Every line of the entries below from the one containing "left hip: (502, 479, 2)" to the one containing "left knee: (503, 542, 9)", both ends included, must be written out exactly. No other line belongs in the answer.

(Data for this task Opens)

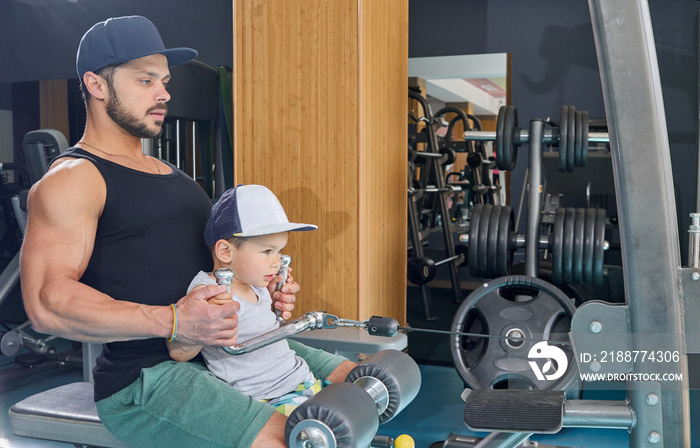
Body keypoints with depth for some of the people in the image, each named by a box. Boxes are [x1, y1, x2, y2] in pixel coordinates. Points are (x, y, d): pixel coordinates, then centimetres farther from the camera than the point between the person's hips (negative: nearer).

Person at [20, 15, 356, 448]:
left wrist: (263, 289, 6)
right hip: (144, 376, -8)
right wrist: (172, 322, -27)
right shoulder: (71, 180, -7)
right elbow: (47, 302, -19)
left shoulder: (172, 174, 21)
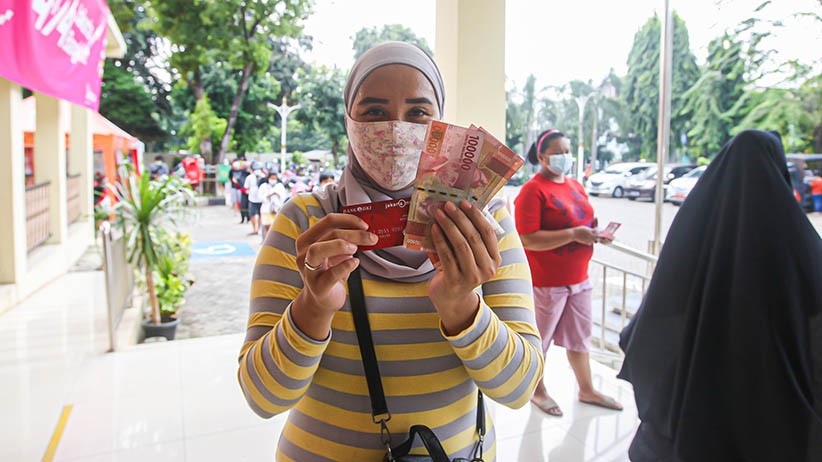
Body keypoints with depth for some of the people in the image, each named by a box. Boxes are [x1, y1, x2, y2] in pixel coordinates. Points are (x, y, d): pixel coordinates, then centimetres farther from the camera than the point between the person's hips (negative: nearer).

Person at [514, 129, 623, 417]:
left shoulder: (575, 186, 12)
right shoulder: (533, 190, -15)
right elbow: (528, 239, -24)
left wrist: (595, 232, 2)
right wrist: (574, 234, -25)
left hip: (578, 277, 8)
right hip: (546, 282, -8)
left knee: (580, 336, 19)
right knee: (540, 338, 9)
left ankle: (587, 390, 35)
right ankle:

(Data for this task Closes)
(Data for this task Opens)

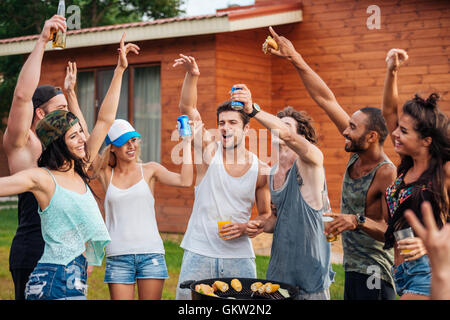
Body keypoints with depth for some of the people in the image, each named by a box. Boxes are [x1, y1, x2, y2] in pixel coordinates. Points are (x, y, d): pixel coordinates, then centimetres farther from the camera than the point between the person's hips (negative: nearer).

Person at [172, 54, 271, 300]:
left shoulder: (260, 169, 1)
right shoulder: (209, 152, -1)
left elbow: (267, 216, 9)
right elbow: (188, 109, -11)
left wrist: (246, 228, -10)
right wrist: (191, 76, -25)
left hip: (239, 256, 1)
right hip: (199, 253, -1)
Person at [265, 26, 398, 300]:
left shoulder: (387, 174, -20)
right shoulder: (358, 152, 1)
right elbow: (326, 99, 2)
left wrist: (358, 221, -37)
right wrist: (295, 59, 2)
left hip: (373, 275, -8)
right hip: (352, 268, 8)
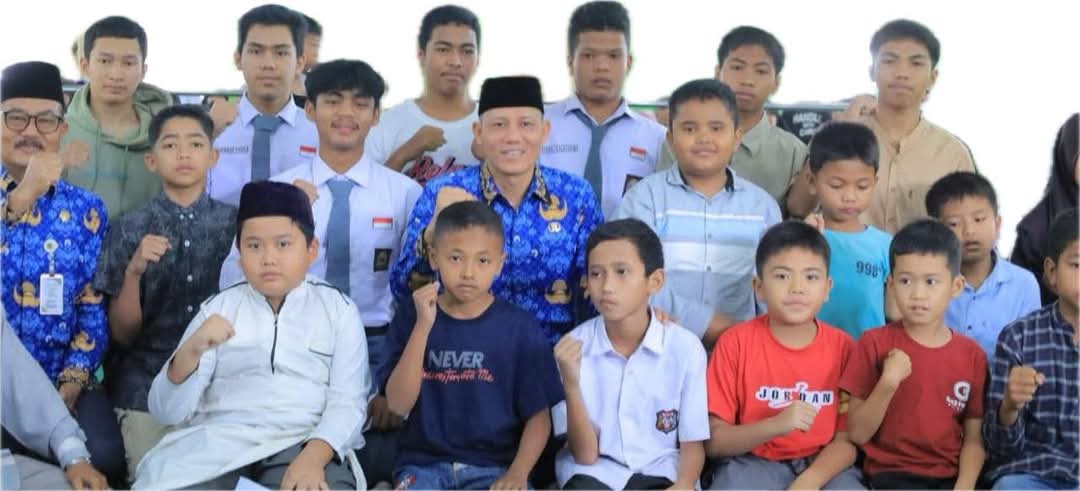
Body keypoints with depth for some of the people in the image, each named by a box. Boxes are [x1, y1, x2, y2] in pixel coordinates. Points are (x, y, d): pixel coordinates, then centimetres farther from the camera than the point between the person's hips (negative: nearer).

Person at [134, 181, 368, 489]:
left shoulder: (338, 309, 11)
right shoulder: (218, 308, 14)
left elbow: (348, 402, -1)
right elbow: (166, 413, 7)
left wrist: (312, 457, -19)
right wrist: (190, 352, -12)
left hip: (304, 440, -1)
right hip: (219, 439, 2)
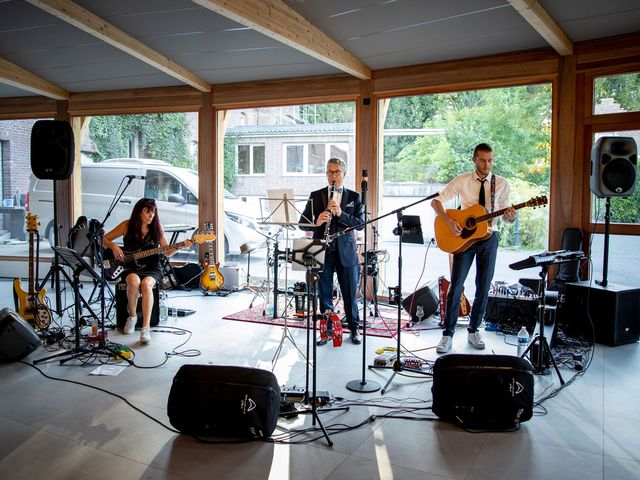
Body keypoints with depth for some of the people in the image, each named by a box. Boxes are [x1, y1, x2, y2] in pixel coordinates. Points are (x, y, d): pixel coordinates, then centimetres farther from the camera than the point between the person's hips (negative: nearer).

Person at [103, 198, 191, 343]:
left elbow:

(Data for this task Closes)
(Data for this task Opens)

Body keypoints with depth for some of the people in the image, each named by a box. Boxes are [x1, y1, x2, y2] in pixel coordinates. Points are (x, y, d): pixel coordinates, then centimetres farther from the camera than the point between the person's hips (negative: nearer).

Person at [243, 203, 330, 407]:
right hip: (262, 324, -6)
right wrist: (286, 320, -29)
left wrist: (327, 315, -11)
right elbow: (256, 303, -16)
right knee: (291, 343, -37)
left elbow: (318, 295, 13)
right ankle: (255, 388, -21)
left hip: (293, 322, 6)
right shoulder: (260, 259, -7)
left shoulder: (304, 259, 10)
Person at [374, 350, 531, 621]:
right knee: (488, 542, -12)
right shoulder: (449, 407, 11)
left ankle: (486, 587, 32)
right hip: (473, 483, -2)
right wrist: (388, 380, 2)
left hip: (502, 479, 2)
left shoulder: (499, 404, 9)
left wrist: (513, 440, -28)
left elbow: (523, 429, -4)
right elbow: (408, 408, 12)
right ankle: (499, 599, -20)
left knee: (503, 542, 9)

(Data for this task Closes)

Solution to the problem =
left hip: (502, 479, 2)
left shoulder: (499, 404, 9)
left wrist: (513, 440, -28)
left elbow: (523, 429, -4)
right elbow: (408, 408, 12)
right ankle: (499, 599, -20)
left knee: (503, 542, 9)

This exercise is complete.